Explosive Growth of SF Holdings Sparks Regulatory Concern
(Beijing) — Shares of SF Holdings continued to soar on Wednesday after several consecutive days of hitting the regulatory daily maximum 10% share-price increase — the aftermath of a backdoor listing last week that saw the firm become the most valuable company on the Shenzhen Stock Exchange.
However, the company’s high percentage of locked-in shares remains a cause for concern.
SF Holdings Group Co. Ltd.’s share price rose 4.79% to 70 yuan ($10.19) on Wednesday, for an increase of 75% over the past seven trading days. The staggering price hike was boosted by a preliminary statement of income that was released a day earlier showing a net profit of 4.2 billion yuan in 2016, up nearly 280% compared with a year earlier. The statement attributed the company’s strong business performance to the rapid growth across the entire courier industry in China.
A private fund manager told Caixin that part of the reason behind the jump in China’s largest express delivery company’s share price was its small percentage of tradable stocks — a factor that often attracts “hot money” that hypes up share prices as investors attempt to achieve the highest returns.
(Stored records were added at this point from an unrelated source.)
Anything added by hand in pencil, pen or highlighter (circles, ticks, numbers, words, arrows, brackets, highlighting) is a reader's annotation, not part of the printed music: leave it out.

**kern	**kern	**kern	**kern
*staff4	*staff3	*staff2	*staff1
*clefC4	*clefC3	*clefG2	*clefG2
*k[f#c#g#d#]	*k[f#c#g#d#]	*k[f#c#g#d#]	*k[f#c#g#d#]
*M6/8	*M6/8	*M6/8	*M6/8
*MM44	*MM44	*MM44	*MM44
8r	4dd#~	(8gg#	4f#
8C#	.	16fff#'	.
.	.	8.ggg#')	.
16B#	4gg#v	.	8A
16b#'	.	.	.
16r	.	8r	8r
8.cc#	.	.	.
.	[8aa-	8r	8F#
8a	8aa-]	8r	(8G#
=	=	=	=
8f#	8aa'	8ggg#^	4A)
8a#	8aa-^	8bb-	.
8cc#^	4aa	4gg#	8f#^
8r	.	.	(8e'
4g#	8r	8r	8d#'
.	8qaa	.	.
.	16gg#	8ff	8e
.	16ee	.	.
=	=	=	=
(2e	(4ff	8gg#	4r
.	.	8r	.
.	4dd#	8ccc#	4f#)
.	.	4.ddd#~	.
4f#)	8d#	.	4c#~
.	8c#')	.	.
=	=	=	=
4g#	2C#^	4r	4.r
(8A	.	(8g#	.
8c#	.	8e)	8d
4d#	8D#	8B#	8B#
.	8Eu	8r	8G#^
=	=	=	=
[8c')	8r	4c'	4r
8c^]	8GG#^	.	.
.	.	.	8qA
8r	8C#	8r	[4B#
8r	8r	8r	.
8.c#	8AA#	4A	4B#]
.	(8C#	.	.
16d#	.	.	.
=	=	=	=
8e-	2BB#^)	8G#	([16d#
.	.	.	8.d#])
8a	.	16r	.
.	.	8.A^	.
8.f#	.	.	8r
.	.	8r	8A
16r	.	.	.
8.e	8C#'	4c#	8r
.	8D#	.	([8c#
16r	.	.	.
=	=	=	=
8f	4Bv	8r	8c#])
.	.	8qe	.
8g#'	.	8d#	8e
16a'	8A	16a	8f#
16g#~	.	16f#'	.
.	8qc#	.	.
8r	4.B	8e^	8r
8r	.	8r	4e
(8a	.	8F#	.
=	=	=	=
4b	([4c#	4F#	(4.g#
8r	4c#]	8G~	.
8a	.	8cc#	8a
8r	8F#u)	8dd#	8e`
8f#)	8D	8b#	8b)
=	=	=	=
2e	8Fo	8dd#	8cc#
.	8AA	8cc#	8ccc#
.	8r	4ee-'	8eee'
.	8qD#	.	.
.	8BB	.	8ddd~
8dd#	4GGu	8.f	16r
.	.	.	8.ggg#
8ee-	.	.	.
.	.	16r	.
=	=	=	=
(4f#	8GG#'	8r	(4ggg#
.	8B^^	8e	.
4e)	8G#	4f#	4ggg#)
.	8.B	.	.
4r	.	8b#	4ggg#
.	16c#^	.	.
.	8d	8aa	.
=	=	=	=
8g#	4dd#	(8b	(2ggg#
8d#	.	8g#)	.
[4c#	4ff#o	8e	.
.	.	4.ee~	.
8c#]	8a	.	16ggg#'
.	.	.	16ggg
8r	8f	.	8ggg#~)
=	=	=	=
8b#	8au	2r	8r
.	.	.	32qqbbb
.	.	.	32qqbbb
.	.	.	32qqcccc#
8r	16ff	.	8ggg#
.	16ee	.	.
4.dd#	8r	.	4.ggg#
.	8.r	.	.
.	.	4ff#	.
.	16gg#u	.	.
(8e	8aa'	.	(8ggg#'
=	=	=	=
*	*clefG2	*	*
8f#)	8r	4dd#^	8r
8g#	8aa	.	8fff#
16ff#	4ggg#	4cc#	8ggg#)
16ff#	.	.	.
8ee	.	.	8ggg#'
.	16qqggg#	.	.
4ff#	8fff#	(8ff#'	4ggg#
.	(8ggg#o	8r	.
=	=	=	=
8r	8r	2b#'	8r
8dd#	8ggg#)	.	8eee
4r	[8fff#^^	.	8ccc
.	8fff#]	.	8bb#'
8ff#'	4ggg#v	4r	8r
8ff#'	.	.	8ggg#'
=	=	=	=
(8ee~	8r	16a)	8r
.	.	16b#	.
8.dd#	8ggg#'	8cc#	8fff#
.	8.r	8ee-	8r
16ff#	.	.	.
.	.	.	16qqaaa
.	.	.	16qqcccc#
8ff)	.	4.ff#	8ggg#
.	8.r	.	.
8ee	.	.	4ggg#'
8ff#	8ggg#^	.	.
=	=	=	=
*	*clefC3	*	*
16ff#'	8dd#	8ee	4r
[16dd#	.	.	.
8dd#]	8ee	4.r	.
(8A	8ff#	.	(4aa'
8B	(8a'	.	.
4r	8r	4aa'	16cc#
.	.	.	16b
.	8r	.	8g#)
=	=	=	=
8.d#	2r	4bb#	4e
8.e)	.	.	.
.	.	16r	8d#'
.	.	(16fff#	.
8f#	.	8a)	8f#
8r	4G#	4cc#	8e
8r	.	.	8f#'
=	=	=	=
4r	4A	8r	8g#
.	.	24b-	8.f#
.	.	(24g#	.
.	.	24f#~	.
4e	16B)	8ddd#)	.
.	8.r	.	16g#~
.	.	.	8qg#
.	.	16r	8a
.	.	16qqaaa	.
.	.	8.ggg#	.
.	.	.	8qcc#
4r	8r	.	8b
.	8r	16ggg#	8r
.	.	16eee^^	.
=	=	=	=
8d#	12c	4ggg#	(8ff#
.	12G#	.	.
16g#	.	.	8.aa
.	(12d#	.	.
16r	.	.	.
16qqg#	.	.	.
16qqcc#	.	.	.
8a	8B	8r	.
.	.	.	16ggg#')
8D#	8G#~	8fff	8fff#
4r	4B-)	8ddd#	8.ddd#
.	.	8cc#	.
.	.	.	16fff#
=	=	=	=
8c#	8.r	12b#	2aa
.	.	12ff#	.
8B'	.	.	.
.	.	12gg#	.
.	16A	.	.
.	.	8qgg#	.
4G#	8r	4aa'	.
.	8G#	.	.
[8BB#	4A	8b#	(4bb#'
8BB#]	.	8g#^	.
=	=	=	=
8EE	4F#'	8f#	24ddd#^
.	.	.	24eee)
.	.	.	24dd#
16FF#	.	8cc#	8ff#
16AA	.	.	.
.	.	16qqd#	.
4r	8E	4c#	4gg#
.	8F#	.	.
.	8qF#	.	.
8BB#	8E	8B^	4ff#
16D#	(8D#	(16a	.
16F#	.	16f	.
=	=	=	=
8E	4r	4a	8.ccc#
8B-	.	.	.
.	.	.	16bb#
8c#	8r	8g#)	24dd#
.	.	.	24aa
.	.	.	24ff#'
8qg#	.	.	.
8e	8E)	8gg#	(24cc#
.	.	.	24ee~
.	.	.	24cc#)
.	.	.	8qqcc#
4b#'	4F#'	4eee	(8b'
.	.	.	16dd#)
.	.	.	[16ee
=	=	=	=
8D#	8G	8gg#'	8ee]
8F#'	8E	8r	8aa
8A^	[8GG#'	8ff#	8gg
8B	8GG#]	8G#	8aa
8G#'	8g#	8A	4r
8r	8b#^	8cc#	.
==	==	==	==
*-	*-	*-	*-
After its merger with Maanshan Dingtai Rare Earth & New Materials Co. through a complex transaction that involves asset swaps and new share issuance, SF Holdings currently has 4.18 billion shares in total, but only 132 million shares — a mere 3.17% of the total — are tradable.
The China Securities Regulatory Commission (CSRC) is intensifying efforts to prevent investors from making quick returns by speculating on the value of shell companies based on potential backdoor listings. Under the latest rules on asset restructuring of listed firms, in any significant assets reconstructing deal, the listed company’s original controlling shareholder, actual controller and their connected associates cannot transfer shares for 36 months. The lockup period for new shareholders is 24 months.
However, the small number of tradable shares, coupled with the company’s high market value and dramatic growth, has set off regulatory alarms. People who are familiar with the matter told Caixin that the Shenzhen Stock Exchange and other regulatory authorities have already placed a careful watch over the trading of SF Holding’s shares.
While many market observers see that short-term speculation could spark a leap in the company’s share price given the small percentage of tradable stocks, the fact that share prices continued to hit the daily limit several days in a row may be regarded by many as a tangible risk, especially if shareholders intend to pledge the stocks as a form of collateral to banks or securities brokerages to obtain loans.
As of the end of June, more than 900 billion yuan in shares had been pledged to obtain financing, according to data released by the stock exchanges in Shanghai and Shenzhen, and an asset manager in Beijing told Caixin that about 50% of pledged stocks were within the lock-in period, which means they could be impossible to sell even if lending repayment defaults occur.
“Once the shares lock-in period ends, share prices can easily drop rapidly, and the decline on the value of the pledged stocks would trigger a massive selloff,” one market watcher said.